Night Owl nodded and flipped open the hasps that held the packing case shut. She knew better than to hide anything inside the case; Kageyama might trust her, but he wasn't so stupid that he let large packages into his home without seeing what was inside. Setting the case carefully down on the ground, she opened its lid so that the drone's security camera could scan the contents.
The drone's cameras tilted, allowing the camera to get a better angle of the egg that was nested in a bed of spongelike foam inside the case. About the size of a football, the oval egg had a leathery surface and an iridescent sheen. Lighter patches on the surface bulged outward slightly, like weak spots in an overinflated ball. Waves of heat shimmered in the air above the egg, courtesy of a chemical heat pad Night Owl had placed underneath it.
"What kind do you think it is?" Night Owl asked. "Chimera? Firedrake? Leatherback turtle?"
She glanced up at the drone's monitor screen and saw that Kameyaga's pupils had dilated. Got him, she thought. She already knew what was in the case: the egg of something called a Lambton lizard, boosted from
an illicit apothecary shop in Chinatown that dealt in black-market animal parts. She'd already told Kageyama where the egg had come from. What she'd failed to mention was that it was long since dead. A healthy spray coating of scent-receptor-blocking agents was masking its odor.
"It warrants a closer look," Kageyama said. "Follow the drone."

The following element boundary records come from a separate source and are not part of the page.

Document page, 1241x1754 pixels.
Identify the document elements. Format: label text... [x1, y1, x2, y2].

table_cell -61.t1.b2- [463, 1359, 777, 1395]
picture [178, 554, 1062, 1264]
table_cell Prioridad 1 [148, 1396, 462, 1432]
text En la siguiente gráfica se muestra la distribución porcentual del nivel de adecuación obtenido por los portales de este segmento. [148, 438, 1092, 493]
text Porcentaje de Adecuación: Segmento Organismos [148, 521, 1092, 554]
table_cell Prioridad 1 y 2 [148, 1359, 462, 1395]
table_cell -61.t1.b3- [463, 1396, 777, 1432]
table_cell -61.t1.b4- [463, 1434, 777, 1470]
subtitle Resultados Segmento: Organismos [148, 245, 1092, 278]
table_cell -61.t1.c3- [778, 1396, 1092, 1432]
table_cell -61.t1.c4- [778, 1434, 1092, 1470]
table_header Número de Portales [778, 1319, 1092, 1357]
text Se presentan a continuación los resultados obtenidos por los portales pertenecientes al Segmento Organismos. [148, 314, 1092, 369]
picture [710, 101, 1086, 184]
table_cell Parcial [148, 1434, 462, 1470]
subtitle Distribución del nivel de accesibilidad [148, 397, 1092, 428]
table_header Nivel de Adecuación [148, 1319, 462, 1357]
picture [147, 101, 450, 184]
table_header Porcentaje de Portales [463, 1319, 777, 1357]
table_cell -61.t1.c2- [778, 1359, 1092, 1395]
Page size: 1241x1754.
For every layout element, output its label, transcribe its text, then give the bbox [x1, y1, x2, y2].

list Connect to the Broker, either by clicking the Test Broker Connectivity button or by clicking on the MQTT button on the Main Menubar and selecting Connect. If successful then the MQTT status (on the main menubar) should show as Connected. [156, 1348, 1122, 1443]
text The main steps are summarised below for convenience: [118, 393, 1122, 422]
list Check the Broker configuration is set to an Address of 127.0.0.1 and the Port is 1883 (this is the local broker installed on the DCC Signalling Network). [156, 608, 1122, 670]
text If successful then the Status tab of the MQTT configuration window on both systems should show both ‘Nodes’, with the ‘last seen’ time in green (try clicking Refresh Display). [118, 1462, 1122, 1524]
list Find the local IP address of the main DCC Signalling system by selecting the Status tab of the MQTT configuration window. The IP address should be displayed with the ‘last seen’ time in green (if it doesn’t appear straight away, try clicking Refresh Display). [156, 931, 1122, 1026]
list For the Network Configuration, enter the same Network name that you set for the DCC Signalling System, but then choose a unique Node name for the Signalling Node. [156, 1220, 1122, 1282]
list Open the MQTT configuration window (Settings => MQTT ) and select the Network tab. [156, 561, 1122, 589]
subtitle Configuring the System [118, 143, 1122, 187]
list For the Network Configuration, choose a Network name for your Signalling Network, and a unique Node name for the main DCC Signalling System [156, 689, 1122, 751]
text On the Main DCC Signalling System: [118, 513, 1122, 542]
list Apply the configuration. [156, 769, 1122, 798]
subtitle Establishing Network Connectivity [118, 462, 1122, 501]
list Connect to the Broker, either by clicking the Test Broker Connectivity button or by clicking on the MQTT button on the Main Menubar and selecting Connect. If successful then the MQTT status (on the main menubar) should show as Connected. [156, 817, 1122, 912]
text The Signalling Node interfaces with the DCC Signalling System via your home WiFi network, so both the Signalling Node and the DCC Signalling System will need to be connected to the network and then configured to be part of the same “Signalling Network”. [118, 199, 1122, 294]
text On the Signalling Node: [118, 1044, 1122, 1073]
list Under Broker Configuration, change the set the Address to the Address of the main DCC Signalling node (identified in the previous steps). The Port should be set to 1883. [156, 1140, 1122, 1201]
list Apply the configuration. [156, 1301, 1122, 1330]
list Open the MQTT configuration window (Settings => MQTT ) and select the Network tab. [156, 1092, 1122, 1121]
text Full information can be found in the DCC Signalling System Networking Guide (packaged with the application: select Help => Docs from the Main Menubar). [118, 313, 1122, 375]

Night Owl closed the case and cradled it in her arms as she followed the drone. It led her through the double doors—which opened automatically—and into the maze of rooms and corridors that followed.
All of the walls, ceilings and floors in the condoplex were made of glass. Most of the floor was either carpeted or frosted for privacy, but there was the occasional patch of clear glass that gave a view down into the level below. Crossing them was like walking on air. Other clear patches looked down into aquariums filled with gigantic gold and white koi.
Some of the sliding panes of glass were set with geometric chunks of red or green or blue glass that glittered like multifaceted gems. Other walls were constructed from double panes of glass through which swirling currents of plankton-laden water flowed, glowing a soft blue—a living barrier against astral intrusion.
The rooms were filled with antique furniture: enormous, mirror-fronted wardrobes, velvet-upholstered chairs, and tables with elaborately carved legs with claw-and-ball feet. All of the furniture was a deep, polished red-brown or black and was made of real wood: mahogany and teak, Kageyama had told her on her previous visit. Night Owl ignored it, searching instead for anything that looked like jade.
Everywhere she looked, she saw artwork. She passed through one room that smelled thickly of oil paint; it was filled with enormous paintings so dark you could hardly see the people in them. In another room, three marble pedestals each displayed an ancient-looking, chipped clay pot, painted with figures that reminded Night Owl of the Aztechnology logo. One long hallway was lined on either side with stone carvings of multiarmed humans, posed as though they were dancing. Flecks of blue paint freckled their arms and faces. Another hallway was dominated by mannequins dressed in the armor of ancient samurai. Each area had background music, piped into concealed speakers, that was appropriate to the cultural artifacts on display.